25. Empididae – surprises

The best kind of walks are when you find what you weren’t expecting. Our initial target for the day was a dead pheasant on a road verge in Berwickshire, reportedly ripe with beetle larvae which were to be collected up for the National Museum of Scotland. There was also a dead hare nearby, more road kill, which yielded up some more beetles, but that was all of that kind of work we had stomach for. We set off up the slope above looking for entomological action, but there was nothing much about, the air not yet warm and the birch leaves only just out, the oak still lingering in the bud. Some microscopic flies were spotted, offered to me and rejected – one has one’s limits. Otherwise I caught a March fly, a small muscid in the hope that it might be something else, and a few others for future puzzling. Then, crossing a scree slope a cry alerted me to what I had almost stood on .. an adder, also making the best of the faint-hearted spring weather. I looked less for flies and more at the ground after that.

Next stop was a commercial conifer forest, barren territory itself, though a fringe of bilberry could have yielded green hairstreak butterflies if the sun came out, which it didn’t. A relic of birch and oak woodland on a steeper slope was more interesting, with a pretty day-flying moth (common heath, Ematurga atomaria) which took some effort to catch. Some greylag geese honked in the valley below, and far in the distance a cuckoo called, always a pleasure to hear if you aren’t a meadow pipit. There was little else about, a drab micro moth, a tiny hoverfly (Neoascia tenur), and despite some muscular use of the sweep net on heather, a complete failure to find the larvae of a micro moth that builds a tiny protective case that looks just like the leaves.

Photo Katty Baird

Heading for home, late as usual, there was little hope of finding anything much now, but I kept an eye on the fence posts between the plantation and a tightly cropped sheep field. Where there isn’t much else to land on, a fence post can provide a warm, sheltered spot for a beleaguered insect. A couple of flies looked interesting and were expertly potted, but the star was a sharply marked micro moth with perky antennae, Esperia sulphurella, giving a tropical flavour to a distinctly Scottish landscape. Then, for no good reason, we detoured into a ride in the plantation and flushed a barn owl from its roost or nest high up in one of the trees.

The final surprise for the day was the discovery that amongst the fence post flies was an Empididae – a very stylish fly with its oversized wings, eyes that cover almost the whole of the head, outstretched antennae and stilleto proboscis. These are predators that catch and suck dry even smaller flies. Some species wrap up their prey in silk and present it to their chosen female as a prelude to mating. Who says flies are boring!
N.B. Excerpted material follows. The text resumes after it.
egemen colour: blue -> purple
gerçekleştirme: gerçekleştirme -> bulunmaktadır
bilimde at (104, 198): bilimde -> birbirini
19. Bibionidae – nomenclature

Last week I tagged along with a fellow blogger (Rediscovering the moths of Whittingehame) to the Entomology collection of the National Museums of Scotland, no longer at the handy downtown Chambers Street Museum, but now kept in distant Granton. After a couple of hours working as a dogsbody, fetching trays of moths, counting them up and looking for any with “A.B.B” (Alice Blanche Balfour) on their label, I took up the offer from Ashleigh Whiffin, the Assistant curator, to show me some of the much more interesting fly collection. First I asked to see Volucella zonaria – the mystical hoverfly of my youth whose image taunted me from the front cover of Flies of the British Isles – and there it was, bigger and brighter than I had imagined.

My next choice was to see the trays for Bibionidae – March flies – since I had caught one a few days before and had a key to the family, and wanted to check that my identification was along the right lines. These are familiar flies of spring, mostly black and bristly and my kind of family with only 18 British species to decide between. It is a completely different experience going through a key when you can look at specimens with contrasting characters – so that it was easy to see that my fly was in the genus Bibio and not Dilophus in which the front tibia has a no-nonsense set of spikes at the tip. Some species in Bibio are very large or with bright red legs, all of which tended to confirm my identification as this one being Bibio johannis, a common Spring species in lowland Scotland.

But, my feeling of satisfaction at having identified a March fly was short lived. One of the volunteers told me that they weren’t actually March flies, but St Mark’s flies, the reason being that they appeared around St Mark’s day (25th April). That name and the explanation for it was confirmed by Flies of the British Isles, while the internet told me that in Australia, March flies are notorious biters and members of the family Tabanidae. Had I been calling them the wrong name all these years having misheard “St Mark’s” as “March”, just as for a long time I thought that one of the choruses in Handel’s Messiah was “A wee black sheep” (“All we like sheep have gone astray”). Or even better, was it like Dave Allen’s innocent boyhood improvement on the burial service “In the name of the Father, and the Son and in the hole he goes.” To my relief however, bibionids are known as March flies in America, and so I can blame my mixed parentage for my confusion – and the first sightings of Bibio johannis can be March – so everyone was right!